If I calculate the dose of chlorambucil I would have got under the LRF4 formula it would have been 148 mg, but under the Bendamustine paper formula it would have been 123 mg. I'm afraid my ideal weight is a little less than my actual weight. For my mother the discrepancy would have been even more. She is only 5ft 3, but weighs about the same as me. The Bendamustine paper would have given her 96 mg of Chlorambucil while the LRF4 calculation would have given her 139 mg. Since most people today weigh considerably more than their ideal weight, it looks to me that the chlorambucil dose given in this trial was too low for a fair comparison.'
Have just read your link to Dr Hamblin's article, Chris. (Well I read some of it - most was way beyond my limited brainpower). His criticism of the Bendamustine/Chlorambucil trial is very powerful - quite frightening really. Certainly doesn't allay anyone's fears re researcher's integrity. I also followed Neil's link to Chaya's endorsement of Dr H's opinion, and she is even more forceful about it.

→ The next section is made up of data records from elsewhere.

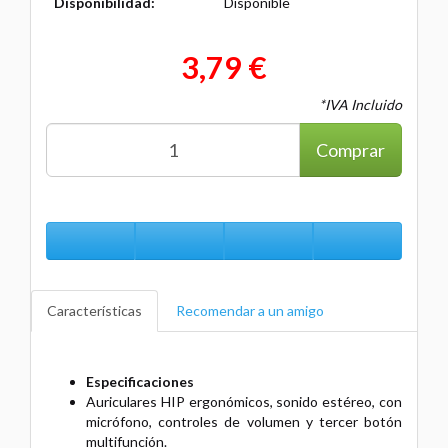
Disponibilidad:
Disponible
3,79 €
*IVA Incluido
Comprar
Características
Recomendar a un amigo
Especificaciones
Auriculares HIP ergonómicos, sonido estéreo, con
micrófono, controles de volumen y tercer botón
multifunción.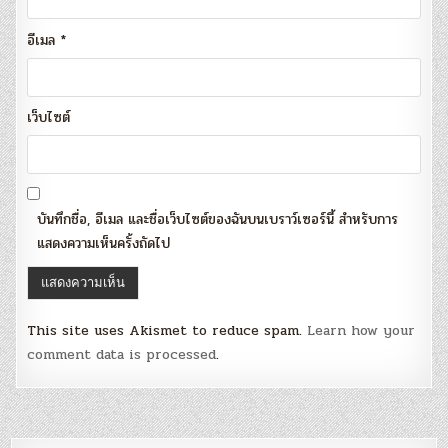
อีเมล
*
เว็บไซต์
บันทึกชื่อ, อีเมล และชื่อเว็บไซต์ของฉันบนเบราว์เซอร์นี้ สำหรับการ
แสดงความเห็นครั้งถัดไป
This site uses Akismet to reduce spam.
Learn how your
comment data is processed
.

It's hard to think they can get away with calculating doses in such different, biased ways, like that. Has anyone from that research project been directly challenged about this, and if so, I wonder what their response was?
Trouble is, these things throw doubt onto all trials, especially with Bendamustine, which is probably unfair.

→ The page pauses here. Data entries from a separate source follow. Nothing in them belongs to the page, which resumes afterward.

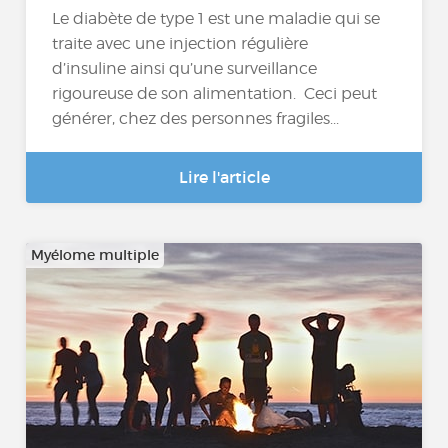
Le diabète de type 1 est une maladie qui se
traite avec une injection régulière
d’insuline ainsi qu’une surveillance
rigoureuse de son alimentation. Ceci peut
générer, chez des personnes fragiles...
Lire l'article
Myélome multiple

Here is the early CALGB discussion by Dr. Hamblin dealing with fludarabine and chlorambucil.
'Far be it for me to suggest that there was any irregularity in the choice of dose of chlorambucil in the CALGB trial, but the effect of this choice has been to maximize sales of fludarabine.'
Some RT is EBV related, some is not. Any drug that suppresses immunity increased the risk of EBV reactivation. Add to that drug that damages DNA, and it is easy to understand Dr. H's concern.
EBV as Brian says is only involved in some RT, and now the feeling is it more in Hodgkin's RT than DLBCL. A recent paper in Blood suggest that along with NOTCH1 and MYC pathway
'Cell cycle deregulation via inactivation of TP53 and of CDKN2A was a main mechanism in the histologic transformation from CLL-phase, being present in approximately half of the cases, and affected the outcome of the RS patients.'
Further, RT lesions are genetically different than either the two types of DLBCL and there is a CLL Richter's phase, that predates the actual transformation...
This is one of a number of papers coming out of Italy, which seems to be doing a fair amount of RT research...
Broca's normal weight probably would have given much closer dosages to the dose per square metre when it was first proposed in 1871 given the slimmer population back then - but given it doesn't take into account weight, I'd be very interested in the drug company's scientific reasoning for using it in place of the method used for Bendamustine patients. This different dose calculation methodology would have also complicated keeping this trial a double blind trial...
I can't believe patients on the trial weren't weighed regularly either. I've had about 20 haematology appointments and never been treated for CLL, yet the only time that I wasn't weighed was when the scales were out of order and even then I'm pretty sure I was asked whether my weight had changed.
Neil
Thanks Neil
I had read and forgotten this update ages ago, before I joined the site. We owe so much to Chaya, the amount of work she put in. I always feel she made a bridge through the minefield of information for people like me who come to CLL knowing nothing, but with a need to learn. Once I've caught up with information kindly provided by Hairbear, I think its time for me to revisit Chaya's website. I understand a little more each time.
I hope life is being kind to her now she has put her devotion to helping we CLLers behind her and moving forward with her life.